Health, Social Care and Sport Committee
Meeting date: 14 December 2021
Maree Todd
You have heard, throughout our evidence, about joined-up care and the holistic approach. Those concepts are a cornerstone of care in the perinatal period. We are taking specific actions to improve joined-up services for women and families with complex needs, including those in which there is substance use. We have talked about that and the best start approach.
Prior to the pandemic, we made a significant investment in increasing health visiting. We have increased the health visiting workforce by almost 50 per cent in order to build capacity and to provide more support to individuals who need it. That represents a significant difference between the approach in Scotland and the approach in the other UK nations. That is because we recognise the incredibly valuable role that our health visiting teams play for new families. We have invested in them and have supported them in their role.
Health, Social Care and Sport Committee
Meeting date: 14 December 2021
Maree Todd
I will bring in Kirstie Campbell to give you the most up-to-date picture of delivery across the country. Kirstie, can you give information on where we are at the moment and where we hope to be early next year? I am aware that we are again in uncertain times because of the pandemic.

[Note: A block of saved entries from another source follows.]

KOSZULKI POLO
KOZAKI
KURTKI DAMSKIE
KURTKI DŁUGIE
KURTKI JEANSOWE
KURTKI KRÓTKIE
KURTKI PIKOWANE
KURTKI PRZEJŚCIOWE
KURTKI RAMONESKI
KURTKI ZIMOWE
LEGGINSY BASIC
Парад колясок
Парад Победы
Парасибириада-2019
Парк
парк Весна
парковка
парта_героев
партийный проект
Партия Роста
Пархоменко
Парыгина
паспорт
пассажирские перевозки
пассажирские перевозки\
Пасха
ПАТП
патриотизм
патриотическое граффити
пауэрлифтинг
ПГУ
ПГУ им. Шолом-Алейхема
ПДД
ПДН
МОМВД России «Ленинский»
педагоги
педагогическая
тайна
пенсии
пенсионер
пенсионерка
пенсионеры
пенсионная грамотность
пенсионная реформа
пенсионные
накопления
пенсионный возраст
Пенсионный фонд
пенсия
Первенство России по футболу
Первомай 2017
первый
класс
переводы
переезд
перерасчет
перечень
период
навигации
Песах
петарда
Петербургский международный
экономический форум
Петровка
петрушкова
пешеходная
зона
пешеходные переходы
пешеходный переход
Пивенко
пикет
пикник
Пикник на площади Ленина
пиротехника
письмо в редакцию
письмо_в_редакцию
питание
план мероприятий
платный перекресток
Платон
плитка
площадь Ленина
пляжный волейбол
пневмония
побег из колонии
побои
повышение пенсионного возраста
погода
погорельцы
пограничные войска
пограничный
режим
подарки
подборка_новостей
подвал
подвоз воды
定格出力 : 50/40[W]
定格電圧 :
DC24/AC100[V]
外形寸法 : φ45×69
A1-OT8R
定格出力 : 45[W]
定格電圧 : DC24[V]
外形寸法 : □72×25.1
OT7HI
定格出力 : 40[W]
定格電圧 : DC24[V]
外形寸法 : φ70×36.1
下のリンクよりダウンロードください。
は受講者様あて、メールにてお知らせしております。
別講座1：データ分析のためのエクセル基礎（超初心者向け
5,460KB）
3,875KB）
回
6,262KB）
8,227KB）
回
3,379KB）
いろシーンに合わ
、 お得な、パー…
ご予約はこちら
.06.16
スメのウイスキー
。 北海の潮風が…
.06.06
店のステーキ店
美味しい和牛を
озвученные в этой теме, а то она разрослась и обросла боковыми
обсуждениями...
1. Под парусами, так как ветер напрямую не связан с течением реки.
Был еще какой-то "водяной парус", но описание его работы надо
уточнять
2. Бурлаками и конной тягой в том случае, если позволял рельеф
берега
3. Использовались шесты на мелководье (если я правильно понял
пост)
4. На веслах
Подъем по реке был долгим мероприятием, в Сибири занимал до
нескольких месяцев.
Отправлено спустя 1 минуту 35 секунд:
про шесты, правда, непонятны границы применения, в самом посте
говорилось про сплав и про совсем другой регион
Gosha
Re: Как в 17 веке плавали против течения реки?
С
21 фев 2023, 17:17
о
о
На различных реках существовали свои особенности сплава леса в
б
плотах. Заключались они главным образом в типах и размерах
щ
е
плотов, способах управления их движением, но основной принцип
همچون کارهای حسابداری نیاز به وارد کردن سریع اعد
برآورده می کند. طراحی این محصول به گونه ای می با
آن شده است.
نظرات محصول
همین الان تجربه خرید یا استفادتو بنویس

Health, Social Care and Sport Committee
Meeting date: 14 December 2021
Maree Todd
It will come as no surprise to you to hear that I believe that universal services play a key role in the prevention and early detection of perinatal mental health problems, from pre-conception onwards. Public health messaging on awareness of mental health and positive health behaviours and relationships has a significant impact on subsequent emotional wellbeing.
All the members of the team—midwives, health visitors and family nurse practitioners—play a crucial role in identifying and preventing perinatal mental health problems. That is why we have invested in the NES perinatal and infant mental health curricular framework that we have discussed. It offers a suite of multidisciplinary training options to support universal and specialist staff to develop their knowledge and skills so that they can feel confident about addressing mental health and wellbeing issues with the women whom they work with. You might want to discuss it further with Kevin Stewart, but I believe that all mental health staff can also access those modules, especially those who work in relevant specialist areas.
With regard to universal services, perinatal mental health is a fundamental part of the core curriculum. We are trying hard to make sure that, regardless of where staff work or their specialty, perinatal mental health is an important part of their training and of their continuing professional development, as they go through their working lives.